## Task details
Once you find the line containing "X173482000Y-112014000D03*" in the data below, copy it and each following line exactly, up to and including the line containing "X140716000Y-83820000D03*", and nothing else.

## Exercise inputs
================
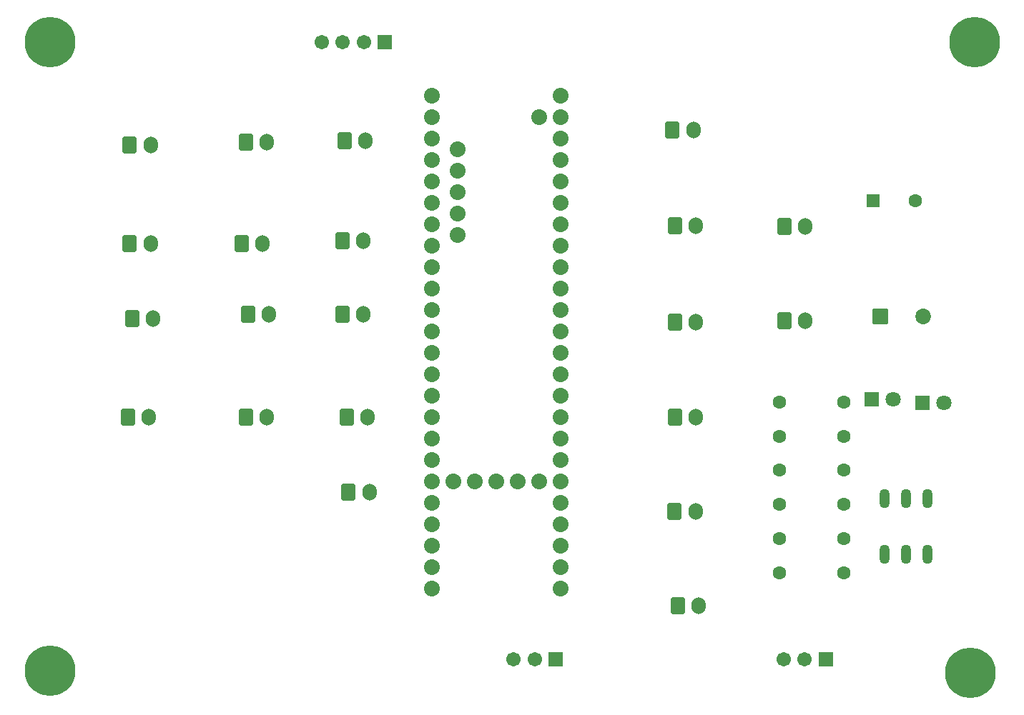
<source format=gbr>
%TF.GenerationSoftware,KiCad,Pcbnew,9.0.4*%
%TF.CreationDate,2026-01-13T22:45:17+05:30*%
%TF.ProjectId,Teensy4.1,5465656e-7379-4342-9e31-2e6b69636164,rev?*%
%TF.SameCoordinates,Original*%
%TF.FileFunction,Soldermask,Top*%
%TF.FilePolarity,Negative*%
%FSLAX46Y46*%
G04 Gerber Fmt 4.6, Leading zero omitted, Abs format (unit mm)*
G04 Created by KiCad (PCBNEW 9.0.4) date 2026-01-13 22:45:17*
%MOMM*%
%LPD*%
G01*
G04 APERTURE LIST*
G04 Aperture macros list*
%AMRoundRect*
0 Rectangle with rounded corners*
0 $1 Rounding radius*
0 $2 $3 $4 $5 $6 $7 $8 $9 X,Y pos of 4 corners*
0 Add a 4 corners polygon primitive as box body*
4,1,4,$2,$3,$4,$5,$6,$7,$8,$9,$2,$3,0*
0 Add four circle primitives for the rounded corners*
1,1,$1+$1,$2,$3*
1,1,$1+$1,$4,$5*
1,1,$1+$1,$6,$7*
1,1,$1+$1,$8,$9*
0 Add four rect primitives between the rounded corners*
20,1,$1+$1,$2,$3,$4,$5,0*
20,1,$1+$1,$4,$5,$6,$7,0*
20,1,$1+$1,$6,$7,$8,$9,0*
20,1,$1+$1,$8,$9,$2,$3,0*%
G04 Aperture macros list end*
%ADD10RoundRect,0.250000X-0.600000X-0.750000X0.600000X-0.750000X0.600000X0.750000X-0.600000X0.750000X0*%
%ADD11O,1.700000X2.000000*%
%ADD12C,1.600000*%
%ADD13C,1.869000*%
%ADD14R,1.800000X1.800000*%
%ADD15C,1.800000*%
%ADD16O,1.244000X2.284000*%
%ADD17C,3.400000*%
%ADD18C,6.000000*%
%ADD19RoundRect,0.102000X-0.825000X-0.825000X0.825000X-0.825000X0.825000X0.825000X-0.825000X0.825000X0*%
%ADD20C,1.854000*%
%ADD21RoundRect,0.102000X-0.754000X-0.754000X0.754000X-0.754000X0.754000X0.754000X-0.754000X0.754000X0*%
%ADD22C,1.712000*%
%ADD23RoundRect,0.250000X-0.550000X-0.550000X0.550000X-0.550000X0.550000X0.550000X-0.550000X0.550000X0*%
G04 APERTURE END LIST*
D10*
%TO.C,J18*%
X138724000Y-104394000D03*
D11*
X141224000Y-104394000D03*
%TD*%
D12*
%TO.C,R6*%
X201930000Y-122880000D03*
X209550000Y-122880000D03*
%TD*%
D10*
%TO.C,J9*%
X189524000Y-104394000D03*
D11*
X192024000Y-104394000D03*
%TD*%
D10*
%TO.C,J21*%
X202478000Y-92964000D03*
D11*
X204978000Y-92964000D03*
%TD*%
D10*
%TO.C,J2*%
X138704000Y-71865000D03*
D11*
X141204000Y-71865000D03*
%TD*%
D10*
%TO.C,J3*%
X150408000Y-71628000D03*
D11*
X152908000Y-71628000D03*
%TD*%
D10*
%TO.C,J20*%
X202478000Y-81788000D03*
D11*
X204978000Y-81788000D03*
%TD*%
D12*
%TO.C,R2*%
X201930000Y-106680000D03*
X209550000Y-106680000D03*
%TD*%
D10*
%TO.C,J6*%
X189230000Y-70358000D03*
D11*
X191730000Y-70358000D03*
%TD*%
D10*
%TO.C,J11*%
X189504000Y-93201000D03*
D11*
X192004000Y-93201000D03*
%TD*%
D12*
%TO.C,R4*%
X201930000Y-114780000D03*
X209550000Y-114780000D03*
%TD*%
D13*
%TO.C,IC1*%
X160782000Y-71374000D03*
X160782000Y-73914000D03*
X160782000Y-76454000D03*
X160782000Y-78994000D03*
X160782000Y-81534000D03*
X160782000Y-84074000D03*
X160782000Y-86614000D03*
X160782000Y-89154000D03*
X160782000Y-91694000D03*
X160782000Y-94234000D03*
X160782000Y-96774000D03*
X160782000Y-99314000D03*
X176022000Y-99314000D03*
X176022000Y-96774000D03*
X176022000Y-94234000D03*
X176022000Y-91694000D03*
X176022000Y-89154000D03*
X176022000Y-86614000D03*
X176022000Y-84074000D03*
X176022000Y-81534000D03*
X176022000Y-78994000D03*
X176022000Y-76454000D03*
X176022000Y-73914000D03*
X160782000Y-104394000D03*
X160782000Y-106934000D03*
X160782000Y-109474000D03*
X160782000Y-112014000D03*
X160782000Y-114554000D03*
X160782000Y-117094000D03*
X160782000Y-119634000D03*
X160782000Y-122174000D03*
X160782000Y-124714000D03*
X176022000Y-124714000D03*
X176022000Y-122174000D03*
X176022000Y-119634000D03*
X176022000Y-117094000D03*
X176022000Y-114554000D03*
X176022000Y-112014000D03*
X176022000Y-109474000D03*
X176022000Y-106934000D03*
X176022000Y-104394000D03*
X160782000Y-101854000D03*
X163322000Y-112014000D03*
X165862000Y-112014000D03*
X168402000Y-112014000D03*
X170942000Y-112014000D03*
X173482000Y-112014000D03*
X163832000Y-82804000D03*
X163832000Y-80264000D03*
X163832000Y-77724000D03*
X163832000Y-75184000D03*
X163832000Y-72644000D03*
X176022000Y-71374000D03*
X176022000Y-66294000D03*
X160782000Y-68834000D03*
X173482000Y-68834000D03*
X176022000Y-101854000D03*
X176022000Y-68834000D03*
X160782000Y-66294000D03*
%TD*%
D10*
%TO.C,J14*%
X138978000Y-92202000D03*
D11*
X141478000Y-92202000D03*
%TD*%
D10*
%TO.C,J7*%
X138216000Y-83820000D03*
D11*
X140716000Y-83820000D03*
%TD*%
D14*
%TO.C,D2*%
X218870000Y-102718000D03*
D15*
X221410000Y-102718000D03*
%TD*%
D10*
%TO.C,J16*%
X124754000Y-104394000D03*
D11*
X127254000Y-104394000D03*
%TD*%
D16*
%TO.C,Q2*%
X214376000Y-120650000D03*
X216916000Y-120650000D03*
X219456000Y-120650000D03*
%TD*%
D17*
%TO.C,H6*%
X225000000Y-60000000D03*
D18*
X225000000Y-60000000D03*
%TD*%
D19*
%TO.C,P1*%
X213868000Y-92456000D03*
D20*
X218948000Y-92456000D03*
%TD*%
D21*
%TO.C,J22*%
X155194000Y-60025000D03*
D22*
X152694000Y-60025000D03*
X150194000Y-60025000D03*
X147694000Y-60025000D03*
%TD*%
D10*
%TO.C,J12*%
X189865000Y-126746000D03*
D11*
X192365000Y-126746000D03*
%TD*%
D17*
%TO.C,H7*%
X115500000Y-134500000D03*
D18*
X115500000Y-134500000D03*
%TD*%
D23*
%TO.C,C1*%
X212989349Y-78740000D03*
D12*
X217989349Y-78740000D03*
%TD*%
%TO.C,R5*%
X201930000Y-118830000D03*
X209550000Y-118830000D03*
%TD*%
D10*
%TO.C,J10*%
X189484000Y-115570000D03*
D11*
X191984000Y-115570000D03*
%TD*%
D10*
%TO.C,J17*%
X150662000Y-104394000D03*
D11*
X153162000Y-104394000D03*
%TD*%
D17*
%TO.C,H5*%
X115500000Y-60000000D03*
D18*
X115500000Y-60000000D03*
%TD*%
D21*
%TO.C,J25*%
X207369500Y-133113000D03*
D22*
X204869500Y-133113000D03*
X202369500Y-133113000D03*
%TD*%
D12*
%TO.C,R1*%
X201930000Y-102630000D03*
X209550000Y-102630000D03*
%TD*%
D10*
%TO.C,J5*%
X150154000Y-92202000D03*
D11*
X152654000Y-92202000D03*
%TD*%
D21*
%TO.C,J24*%
X175434000Y-133096000D03*
D22*
X172934000Y-133096000D03*
X170434000Y-133096000D03*
%TD*%
D16*
%TO.C,Q1*%
X214311000Y-114116742D03*
X216851000Y-114116742D03*
X219391000Y-114116742D03*
%TD*%
D10*
%TO.C,J19*%
X150876000Y-113284000D03*
D11*
X153376000Y-113284000D03*
%TD*%
D12*
%TO.C,R3*%
X201930000Y-110730000D03*
X209550000Y-110730000D03*
%TD*%
D10*
%TO.C,J4*%
X124968000Y-72136000D03*
D11*
X127468000Y-72136000D03*
%TD*%
D10*
%TO.C,J15*%
X125262000Y-92710000D03*
D11*
X127762000Y-92710000D03*
%TD*%
D10*
%TO.C,J8*%
X189504000Y-81771000D03*
D11*
X192004000Y-81771000D03*
%TD*%
D10*
%TO.C,J1*%
X124968000Y-83820000D03*
D11*
X127468000Y-83820000D03*
%TD*%
D10*
%TO.C,J13*%
X150134000Y-83549000D03*
D11*
X152634000Y-83549000D03*
%TD*%
D17*
%TO.C,H8*%
X224500000Y-134721600D03*
D18*
X224500000Y-134721600D03*
%TD*%
D14*
%TO.C,D1*%
X212852000Y-102354000D03*
D15*
X215392000Y-102354000D03*
%TD*%
M02*

</source>
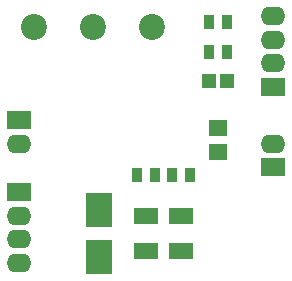
<source format=gbs>
G04 #@! TF.FileFunction,Soldermask,Bot*
%FSLAX46Y46*%
G04 Gerber Fmt 4.6, Leading zero omitted, Abs format (unit mm)*
G04 Created by KiCad (PCBNEW 4.0.4-1.fc24-product) date Mon Jun  4 16:00:14 2018*
%MOMM*%
%LPD*%
G01*
G04 APERTURE LIST*
%ADD10C,0.100000*%
%ADD11C,2.200000*%
%ADD12R,2.100000X1.600000*%
%ADD13O,2.100000X1.600000*%
%ADD14R,2.200860X2.899360*%
%ADD15R,1.650000X1.400000*%
%ADD16R,1.200000X1.150000*%
%ADD17R,0.900000X1.300000*%
%ADD18R,2.000000X1.400000*%
G04 APERTURE END LIST*
D10*
D11*
X158500000Y-89500000D03*
X153500000Y-89500000D03*
X148500000Y-89500000D03*
D12*
X168800000Y-101400000D03*
D13*
X168800000Y-99400000D03*
D12*
X168800000Y-94600000D03*
D13*
X168800000Y-92600000D03*
X168800000Y-90600000D03*
X168800000Y-88600000D03*
D14*
X154000000Y-105001020D03*
X154000000Y-108998980D03*
D12*
X147300000Y-103500000D03*
D13*
X147300000Y-105500000D03*
X147300000Y-107500000D03*
X147300000Y-109500000D03*
D15*
X164100000Y-98100000D03*
X164100000Y-100100000D03*
D16*
X164850000Y-94100000D03*
X163350000Y-94100000D03*
D17*
X157250000Y-102000000D03*
X158750000Y-102000000D03*
X160250000Y-102000000D03*
X161750000Y-102000000D03*
X164850000Y-91600000D03*
X163350000Y-91600000D03*
X163350000Y-89100000D03*
X164850000Y-89100000D03*
D18*
X161000000Y-105500000D03*
X161000000Y-108500000D03*
X158000000Y-105500000D03*
X158000000Y-108500000D03*
D12*
X147300000Y-97400000D03*
D13*
X147300000Y-99400000D03*
M02*

</source>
================
## Solution
X173482000Y-112014000D03*
X163832000Y-82804000D03*
X163832000Y-80264000D03*
X163832000Y-77724000D03*
X163832000Y-75184000D03*
X163832000Y-72644000D03*
X176022000Y-71374000D03*
X176022000Y-66294000D03*
X160782000Y-68834000D03*
X173482000Y-68834000D03*
X176022000Y-101854000D03*
X176022000Y-68834000D03*
X160782000Y-66294000D03*
%TD*%
D10*
%TO.C,J14*%
X138978000Y-92202000D03*
D11*
X141478000Y-92202000D03*
%TD*%
D10*
%TO.C,J7*%
X138216000Y-83820000D03*
D11*
X140716000Y-83820000D03*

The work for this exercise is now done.